The operator separated us, and I went downstairs for a cup of cocoa. It was Thanksgiving morning.

Understandably, England wasn’t going to celebrate the day. Neither would my parents, both of whom hated turkey. They had a concert to go to, and I stayed home with Beauregard. He joined me in the green chair, winding himself up into the smallest possible ball against my hip. If you tugged on his tail, he’d unwind and spin like a top. The U.S. Embassy in London was closed, the postman had come early and bore no bad tidings, I couldn’t reasonably start worrying about Imant until he’d had time to get my message from Karl. I had, in fact, that rare thing, an entire day free of fearfulness. I actually didn’t have to spend the daylight hours in my usual mental crouch, tensed for blows. I could sit in the green chair, stretch out my legs, and relax. The Russian word for detente is razryadka, an easing or relaxing of tensions. If the world powers could feel the way I felt on Thanksgiving Day, they’d dismantle all their warheads, sack their spies, and break open a bottle of Cointreau. That’s what I did, and, for my money, it beats turkey anytime.

The scene framed in the bay window matched my mood, or maybe, for once, I matched it. My brain seemed to turn to bark. There were yellow leaves on the brown branches of the oak tree, all the green gone to glory. The skies were gray, a flat gray of unvarying value, the same quiet shade spread from pane to pane like a lead coating. Outside, in the fir tree, a blue tit was hanging upside down, like a Christmas ornament.

◆ ◆ ◆ ◆ ◆

*PROBLEMS AND TASKS*.
1) Summarize the Thanksgiving passage in two sentences.
2) Does the Thanksgiving passage support each statement below? Answer yes or no for each, and quote the words that decide it.
(a) The narrator's parents stayed home on Thanksgiving.
(b) The U.S. Embassy in London was closed that day.
(c) The oak tree still had green leaves.
3) In the Thanksgiving passage, what is the Russian word for detente?

◆ ◆ ◆ ◆ ◆

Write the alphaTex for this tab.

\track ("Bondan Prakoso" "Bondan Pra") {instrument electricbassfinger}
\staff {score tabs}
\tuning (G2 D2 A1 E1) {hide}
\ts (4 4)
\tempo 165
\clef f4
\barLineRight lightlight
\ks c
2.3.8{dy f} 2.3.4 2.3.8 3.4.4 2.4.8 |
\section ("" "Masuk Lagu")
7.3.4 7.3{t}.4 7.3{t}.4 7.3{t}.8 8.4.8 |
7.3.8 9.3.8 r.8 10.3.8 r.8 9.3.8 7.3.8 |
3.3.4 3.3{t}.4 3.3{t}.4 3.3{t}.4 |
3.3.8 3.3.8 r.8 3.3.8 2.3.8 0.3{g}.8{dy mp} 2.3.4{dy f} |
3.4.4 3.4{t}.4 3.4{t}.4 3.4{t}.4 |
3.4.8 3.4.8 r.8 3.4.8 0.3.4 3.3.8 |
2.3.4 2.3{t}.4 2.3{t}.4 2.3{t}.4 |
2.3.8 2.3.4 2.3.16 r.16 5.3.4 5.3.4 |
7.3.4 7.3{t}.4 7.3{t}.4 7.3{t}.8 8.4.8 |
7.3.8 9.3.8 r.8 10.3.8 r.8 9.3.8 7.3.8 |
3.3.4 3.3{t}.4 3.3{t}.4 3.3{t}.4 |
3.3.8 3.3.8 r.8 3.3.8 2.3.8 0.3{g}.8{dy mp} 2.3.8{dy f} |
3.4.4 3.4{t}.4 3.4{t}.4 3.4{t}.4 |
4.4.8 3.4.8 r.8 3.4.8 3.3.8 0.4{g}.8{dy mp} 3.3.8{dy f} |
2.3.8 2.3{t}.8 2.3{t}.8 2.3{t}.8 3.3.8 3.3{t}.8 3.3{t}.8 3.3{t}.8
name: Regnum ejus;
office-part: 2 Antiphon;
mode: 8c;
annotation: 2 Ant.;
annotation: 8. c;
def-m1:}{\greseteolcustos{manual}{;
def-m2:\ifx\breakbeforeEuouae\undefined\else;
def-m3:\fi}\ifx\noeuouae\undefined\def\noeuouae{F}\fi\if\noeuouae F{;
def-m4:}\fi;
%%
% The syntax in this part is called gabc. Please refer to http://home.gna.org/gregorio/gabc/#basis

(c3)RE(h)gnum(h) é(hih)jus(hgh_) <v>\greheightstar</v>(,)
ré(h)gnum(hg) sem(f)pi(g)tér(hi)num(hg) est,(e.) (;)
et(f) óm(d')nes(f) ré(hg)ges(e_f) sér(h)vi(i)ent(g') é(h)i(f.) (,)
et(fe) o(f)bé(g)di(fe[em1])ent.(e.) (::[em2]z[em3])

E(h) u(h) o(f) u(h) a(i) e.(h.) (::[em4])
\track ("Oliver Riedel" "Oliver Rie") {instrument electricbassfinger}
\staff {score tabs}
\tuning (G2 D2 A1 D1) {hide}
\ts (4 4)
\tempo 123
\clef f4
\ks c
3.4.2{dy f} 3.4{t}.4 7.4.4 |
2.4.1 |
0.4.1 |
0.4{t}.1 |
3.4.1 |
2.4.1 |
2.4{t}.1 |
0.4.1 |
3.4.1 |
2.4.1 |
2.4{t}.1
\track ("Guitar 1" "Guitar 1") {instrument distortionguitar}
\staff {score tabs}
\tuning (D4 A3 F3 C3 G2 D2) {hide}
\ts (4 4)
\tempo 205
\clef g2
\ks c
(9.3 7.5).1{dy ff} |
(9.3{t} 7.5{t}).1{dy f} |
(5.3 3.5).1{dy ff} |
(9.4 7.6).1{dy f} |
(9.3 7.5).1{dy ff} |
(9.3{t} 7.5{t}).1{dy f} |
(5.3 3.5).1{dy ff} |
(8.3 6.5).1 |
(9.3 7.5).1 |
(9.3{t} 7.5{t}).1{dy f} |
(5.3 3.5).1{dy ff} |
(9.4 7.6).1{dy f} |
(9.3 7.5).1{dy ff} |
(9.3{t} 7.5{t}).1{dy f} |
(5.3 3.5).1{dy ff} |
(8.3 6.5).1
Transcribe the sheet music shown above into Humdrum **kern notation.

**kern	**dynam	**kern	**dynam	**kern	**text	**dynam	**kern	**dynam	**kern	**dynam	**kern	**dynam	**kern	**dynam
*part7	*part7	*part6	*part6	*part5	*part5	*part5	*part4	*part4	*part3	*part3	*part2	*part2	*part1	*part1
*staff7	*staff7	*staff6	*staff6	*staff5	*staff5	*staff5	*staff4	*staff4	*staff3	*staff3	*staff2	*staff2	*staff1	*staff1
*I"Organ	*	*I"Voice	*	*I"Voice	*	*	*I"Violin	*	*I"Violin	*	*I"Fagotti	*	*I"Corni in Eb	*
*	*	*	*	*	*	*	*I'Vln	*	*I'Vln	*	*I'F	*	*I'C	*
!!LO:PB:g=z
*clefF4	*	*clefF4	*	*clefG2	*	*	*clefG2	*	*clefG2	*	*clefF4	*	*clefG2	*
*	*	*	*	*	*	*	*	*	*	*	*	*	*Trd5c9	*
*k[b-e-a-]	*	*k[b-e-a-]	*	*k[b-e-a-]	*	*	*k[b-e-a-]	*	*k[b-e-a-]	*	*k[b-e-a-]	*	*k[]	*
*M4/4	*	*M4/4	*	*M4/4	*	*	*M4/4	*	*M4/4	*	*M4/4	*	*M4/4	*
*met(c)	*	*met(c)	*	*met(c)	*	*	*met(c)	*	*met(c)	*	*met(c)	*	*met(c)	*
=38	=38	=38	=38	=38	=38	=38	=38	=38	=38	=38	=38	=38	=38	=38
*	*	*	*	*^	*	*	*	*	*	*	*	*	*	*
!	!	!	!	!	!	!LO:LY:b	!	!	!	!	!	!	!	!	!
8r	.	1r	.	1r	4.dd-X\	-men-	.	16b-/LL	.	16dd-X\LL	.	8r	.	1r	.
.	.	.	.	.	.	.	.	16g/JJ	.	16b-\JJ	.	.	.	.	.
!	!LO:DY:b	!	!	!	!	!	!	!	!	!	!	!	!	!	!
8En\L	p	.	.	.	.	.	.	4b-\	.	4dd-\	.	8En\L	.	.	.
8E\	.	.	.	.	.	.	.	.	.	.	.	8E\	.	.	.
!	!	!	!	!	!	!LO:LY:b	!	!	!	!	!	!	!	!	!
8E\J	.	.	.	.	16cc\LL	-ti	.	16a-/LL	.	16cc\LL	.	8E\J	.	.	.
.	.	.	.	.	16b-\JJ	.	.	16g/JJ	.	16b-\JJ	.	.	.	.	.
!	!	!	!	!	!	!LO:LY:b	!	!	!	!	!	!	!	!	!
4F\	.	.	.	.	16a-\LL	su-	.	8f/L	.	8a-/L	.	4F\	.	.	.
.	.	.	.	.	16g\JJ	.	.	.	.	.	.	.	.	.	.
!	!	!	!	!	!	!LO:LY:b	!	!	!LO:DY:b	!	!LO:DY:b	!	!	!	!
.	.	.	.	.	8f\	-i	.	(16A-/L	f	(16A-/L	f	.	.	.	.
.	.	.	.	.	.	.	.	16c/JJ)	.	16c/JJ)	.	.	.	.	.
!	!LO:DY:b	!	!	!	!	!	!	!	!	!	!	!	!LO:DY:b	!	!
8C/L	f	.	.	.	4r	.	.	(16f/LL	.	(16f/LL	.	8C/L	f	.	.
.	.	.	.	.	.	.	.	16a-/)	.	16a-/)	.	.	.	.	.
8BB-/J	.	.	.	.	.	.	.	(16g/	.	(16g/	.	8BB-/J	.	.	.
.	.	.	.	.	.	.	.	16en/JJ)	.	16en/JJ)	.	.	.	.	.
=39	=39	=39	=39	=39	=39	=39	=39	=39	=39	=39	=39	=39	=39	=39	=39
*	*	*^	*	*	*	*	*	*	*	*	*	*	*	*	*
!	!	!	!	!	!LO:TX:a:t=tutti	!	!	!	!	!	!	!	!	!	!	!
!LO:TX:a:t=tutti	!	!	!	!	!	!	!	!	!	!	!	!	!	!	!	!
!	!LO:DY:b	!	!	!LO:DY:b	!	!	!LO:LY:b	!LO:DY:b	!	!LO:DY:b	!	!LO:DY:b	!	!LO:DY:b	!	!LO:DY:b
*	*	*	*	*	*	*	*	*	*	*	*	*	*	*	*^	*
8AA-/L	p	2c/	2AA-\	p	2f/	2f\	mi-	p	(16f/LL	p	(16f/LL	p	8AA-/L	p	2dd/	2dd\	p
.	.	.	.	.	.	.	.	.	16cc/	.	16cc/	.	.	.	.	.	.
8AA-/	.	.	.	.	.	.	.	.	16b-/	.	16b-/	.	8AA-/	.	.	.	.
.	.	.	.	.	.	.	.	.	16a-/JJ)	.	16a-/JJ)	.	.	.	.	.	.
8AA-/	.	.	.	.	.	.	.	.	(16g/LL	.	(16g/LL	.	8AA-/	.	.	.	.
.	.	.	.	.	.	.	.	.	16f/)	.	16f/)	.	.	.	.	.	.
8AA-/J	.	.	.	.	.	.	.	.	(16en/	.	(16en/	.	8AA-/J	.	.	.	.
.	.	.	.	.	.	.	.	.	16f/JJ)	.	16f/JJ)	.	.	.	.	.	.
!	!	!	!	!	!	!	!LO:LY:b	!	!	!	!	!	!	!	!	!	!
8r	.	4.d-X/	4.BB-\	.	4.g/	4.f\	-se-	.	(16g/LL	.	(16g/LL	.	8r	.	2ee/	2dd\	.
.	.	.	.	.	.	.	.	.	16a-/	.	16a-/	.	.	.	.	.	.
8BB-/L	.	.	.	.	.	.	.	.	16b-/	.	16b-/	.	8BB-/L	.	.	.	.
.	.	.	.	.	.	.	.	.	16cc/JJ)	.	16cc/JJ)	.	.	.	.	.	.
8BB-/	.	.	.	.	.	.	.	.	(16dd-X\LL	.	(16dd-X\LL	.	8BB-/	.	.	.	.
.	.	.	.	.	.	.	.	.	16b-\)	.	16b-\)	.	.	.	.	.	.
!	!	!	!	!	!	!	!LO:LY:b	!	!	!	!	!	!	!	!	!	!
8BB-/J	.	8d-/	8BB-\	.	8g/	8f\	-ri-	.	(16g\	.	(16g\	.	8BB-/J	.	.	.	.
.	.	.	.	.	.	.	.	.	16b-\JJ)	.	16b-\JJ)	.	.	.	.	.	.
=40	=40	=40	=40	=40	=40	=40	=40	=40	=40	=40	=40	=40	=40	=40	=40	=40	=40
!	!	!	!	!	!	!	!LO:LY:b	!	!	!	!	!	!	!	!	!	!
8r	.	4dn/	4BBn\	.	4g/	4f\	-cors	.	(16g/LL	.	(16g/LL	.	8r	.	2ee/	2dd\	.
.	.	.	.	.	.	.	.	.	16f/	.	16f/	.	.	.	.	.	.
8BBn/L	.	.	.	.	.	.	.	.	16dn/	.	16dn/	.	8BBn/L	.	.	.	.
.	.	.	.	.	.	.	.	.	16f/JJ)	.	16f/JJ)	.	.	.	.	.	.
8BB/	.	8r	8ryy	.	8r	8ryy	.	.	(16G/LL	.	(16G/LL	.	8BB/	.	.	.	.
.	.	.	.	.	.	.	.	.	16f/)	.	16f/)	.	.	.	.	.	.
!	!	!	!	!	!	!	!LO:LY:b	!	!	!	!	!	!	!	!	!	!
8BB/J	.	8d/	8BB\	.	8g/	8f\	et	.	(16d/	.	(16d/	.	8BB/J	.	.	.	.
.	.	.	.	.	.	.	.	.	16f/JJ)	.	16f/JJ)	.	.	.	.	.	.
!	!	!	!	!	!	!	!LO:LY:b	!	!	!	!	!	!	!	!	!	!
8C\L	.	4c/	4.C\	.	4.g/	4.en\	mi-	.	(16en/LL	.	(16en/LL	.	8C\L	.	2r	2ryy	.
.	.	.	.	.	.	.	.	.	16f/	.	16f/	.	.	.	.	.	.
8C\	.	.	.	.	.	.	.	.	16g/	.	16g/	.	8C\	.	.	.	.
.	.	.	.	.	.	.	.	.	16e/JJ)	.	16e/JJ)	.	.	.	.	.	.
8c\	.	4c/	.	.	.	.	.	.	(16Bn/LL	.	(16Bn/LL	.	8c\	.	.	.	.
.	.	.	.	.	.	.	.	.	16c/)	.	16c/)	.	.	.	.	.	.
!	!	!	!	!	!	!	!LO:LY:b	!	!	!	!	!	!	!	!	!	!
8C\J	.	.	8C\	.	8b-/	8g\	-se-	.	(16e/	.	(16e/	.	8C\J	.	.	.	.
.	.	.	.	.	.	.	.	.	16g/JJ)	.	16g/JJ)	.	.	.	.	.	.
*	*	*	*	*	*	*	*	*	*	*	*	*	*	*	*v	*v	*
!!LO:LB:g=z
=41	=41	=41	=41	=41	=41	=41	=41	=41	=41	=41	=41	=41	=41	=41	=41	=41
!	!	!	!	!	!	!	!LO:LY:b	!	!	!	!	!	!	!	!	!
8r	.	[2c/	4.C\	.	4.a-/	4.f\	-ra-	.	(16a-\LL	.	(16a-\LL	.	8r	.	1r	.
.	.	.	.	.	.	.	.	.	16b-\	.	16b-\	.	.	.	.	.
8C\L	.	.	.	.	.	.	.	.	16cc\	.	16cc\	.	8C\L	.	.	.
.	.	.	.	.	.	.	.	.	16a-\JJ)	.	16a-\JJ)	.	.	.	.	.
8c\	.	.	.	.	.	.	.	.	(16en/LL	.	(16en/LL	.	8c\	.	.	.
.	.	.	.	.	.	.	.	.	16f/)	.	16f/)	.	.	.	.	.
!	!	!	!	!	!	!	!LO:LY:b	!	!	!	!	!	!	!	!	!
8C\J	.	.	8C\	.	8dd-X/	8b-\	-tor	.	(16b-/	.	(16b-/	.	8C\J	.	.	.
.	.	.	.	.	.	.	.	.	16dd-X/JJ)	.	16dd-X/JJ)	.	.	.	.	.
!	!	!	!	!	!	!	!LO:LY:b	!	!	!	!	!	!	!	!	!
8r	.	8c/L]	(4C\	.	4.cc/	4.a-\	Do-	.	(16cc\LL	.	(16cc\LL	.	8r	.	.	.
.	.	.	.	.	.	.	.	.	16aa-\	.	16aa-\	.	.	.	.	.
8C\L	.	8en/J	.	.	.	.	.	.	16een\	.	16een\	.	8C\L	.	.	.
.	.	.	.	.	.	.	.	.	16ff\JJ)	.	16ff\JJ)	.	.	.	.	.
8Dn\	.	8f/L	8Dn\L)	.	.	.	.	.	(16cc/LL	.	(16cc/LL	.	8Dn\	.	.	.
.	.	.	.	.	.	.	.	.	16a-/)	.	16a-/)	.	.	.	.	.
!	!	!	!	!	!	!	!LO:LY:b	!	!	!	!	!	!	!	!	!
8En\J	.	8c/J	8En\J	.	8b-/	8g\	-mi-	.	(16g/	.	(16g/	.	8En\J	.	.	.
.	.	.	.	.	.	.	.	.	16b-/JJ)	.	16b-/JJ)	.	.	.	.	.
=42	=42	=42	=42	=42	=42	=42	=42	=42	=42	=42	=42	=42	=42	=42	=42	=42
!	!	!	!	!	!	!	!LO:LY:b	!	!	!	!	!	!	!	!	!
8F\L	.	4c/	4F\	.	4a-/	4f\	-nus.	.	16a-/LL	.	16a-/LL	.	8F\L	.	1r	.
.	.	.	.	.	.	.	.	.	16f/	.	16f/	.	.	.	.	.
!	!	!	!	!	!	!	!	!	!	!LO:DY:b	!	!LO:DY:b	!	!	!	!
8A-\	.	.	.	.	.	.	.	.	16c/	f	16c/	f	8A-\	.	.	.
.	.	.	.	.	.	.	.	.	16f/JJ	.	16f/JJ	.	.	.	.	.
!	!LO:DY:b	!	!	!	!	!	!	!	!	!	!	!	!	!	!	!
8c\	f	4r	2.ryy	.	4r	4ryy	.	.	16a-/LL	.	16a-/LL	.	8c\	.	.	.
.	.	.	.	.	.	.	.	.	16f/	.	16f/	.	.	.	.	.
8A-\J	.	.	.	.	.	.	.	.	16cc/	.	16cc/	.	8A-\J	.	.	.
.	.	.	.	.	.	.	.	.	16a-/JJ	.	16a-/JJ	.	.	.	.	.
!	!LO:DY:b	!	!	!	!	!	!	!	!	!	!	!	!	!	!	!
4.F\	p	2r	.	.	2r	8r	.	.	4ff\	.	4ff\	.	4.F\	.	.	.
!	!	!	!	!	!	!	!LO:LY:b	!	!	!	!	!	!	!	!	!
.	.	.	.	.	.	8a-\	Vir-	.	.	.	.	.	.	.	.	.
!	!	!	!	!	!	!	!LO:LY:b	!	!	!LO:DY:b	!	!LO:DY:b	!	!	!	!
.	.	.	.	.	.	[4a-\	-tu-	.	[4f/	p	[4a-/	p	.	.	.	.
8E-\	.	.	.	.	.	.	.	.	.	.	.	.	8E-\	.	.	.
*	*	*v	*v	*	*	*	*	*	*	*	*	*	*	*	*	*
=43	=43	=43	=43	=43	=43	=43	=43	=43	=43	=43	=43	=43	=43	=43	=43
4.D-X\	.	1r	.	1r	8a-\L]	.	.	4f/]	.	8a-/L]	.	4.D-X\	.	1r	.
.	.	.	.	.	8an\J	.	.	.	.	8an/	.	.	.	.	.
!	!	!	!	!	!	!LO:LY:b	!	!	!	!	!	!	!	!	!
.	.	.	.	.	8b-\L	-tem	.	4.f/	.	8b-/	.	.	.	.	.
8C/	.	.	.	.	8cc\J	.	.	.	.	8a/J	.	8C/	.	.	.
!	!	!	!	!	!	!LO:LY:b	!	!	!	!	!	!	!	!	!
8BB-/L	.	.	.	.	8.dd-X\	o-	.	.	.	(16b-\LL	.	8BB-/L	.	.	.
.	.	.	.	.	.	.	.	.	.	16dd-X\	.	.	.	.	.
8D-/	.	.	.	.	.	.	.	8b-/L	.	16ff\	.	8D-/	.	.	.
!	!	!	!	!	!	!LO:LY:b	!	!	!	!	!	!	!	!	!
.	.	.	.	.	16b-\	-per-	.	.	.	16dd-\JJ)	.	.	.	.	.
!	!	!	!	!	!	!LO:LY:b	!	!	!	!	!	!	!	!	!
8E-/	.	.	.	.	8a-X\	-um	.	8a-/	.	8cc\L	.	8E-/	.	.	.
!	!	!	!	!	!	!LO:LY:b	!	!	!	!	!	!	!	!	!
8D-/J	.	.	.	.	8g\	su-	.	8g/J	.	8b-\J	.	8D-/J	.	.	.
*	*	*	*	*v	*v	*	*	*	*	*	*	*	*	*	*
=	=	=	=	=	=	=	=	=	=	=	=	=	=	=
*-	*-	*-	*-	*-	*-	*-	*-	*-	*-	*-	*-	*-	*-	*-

◆ ◆ ◆ ◆ ◆

*LIST OF SOLUTIONS*.
1) On Thanksgiving morning the narrator stayed home with Beauregard while the parents, who both hated turkey, went to a concert, and for once had an entire day free of fearfulness. The narrator relaxed in the green chair, opened a bottle of Cointreau, and found that the gray sky, the yellow oak leaves and the blue tit in the fir tree matched that mood.

2)
(a) No: "They had a concert to go to, and I stayed home with Beauregard."
(b) Yes: "The U.S. Embassy in London was closed"
(c) No: "There were yellow leaves on the brown branches of the oak tree, all the green gone to glory."

3) Razryadka, meaning an easing or relaxing of tensions.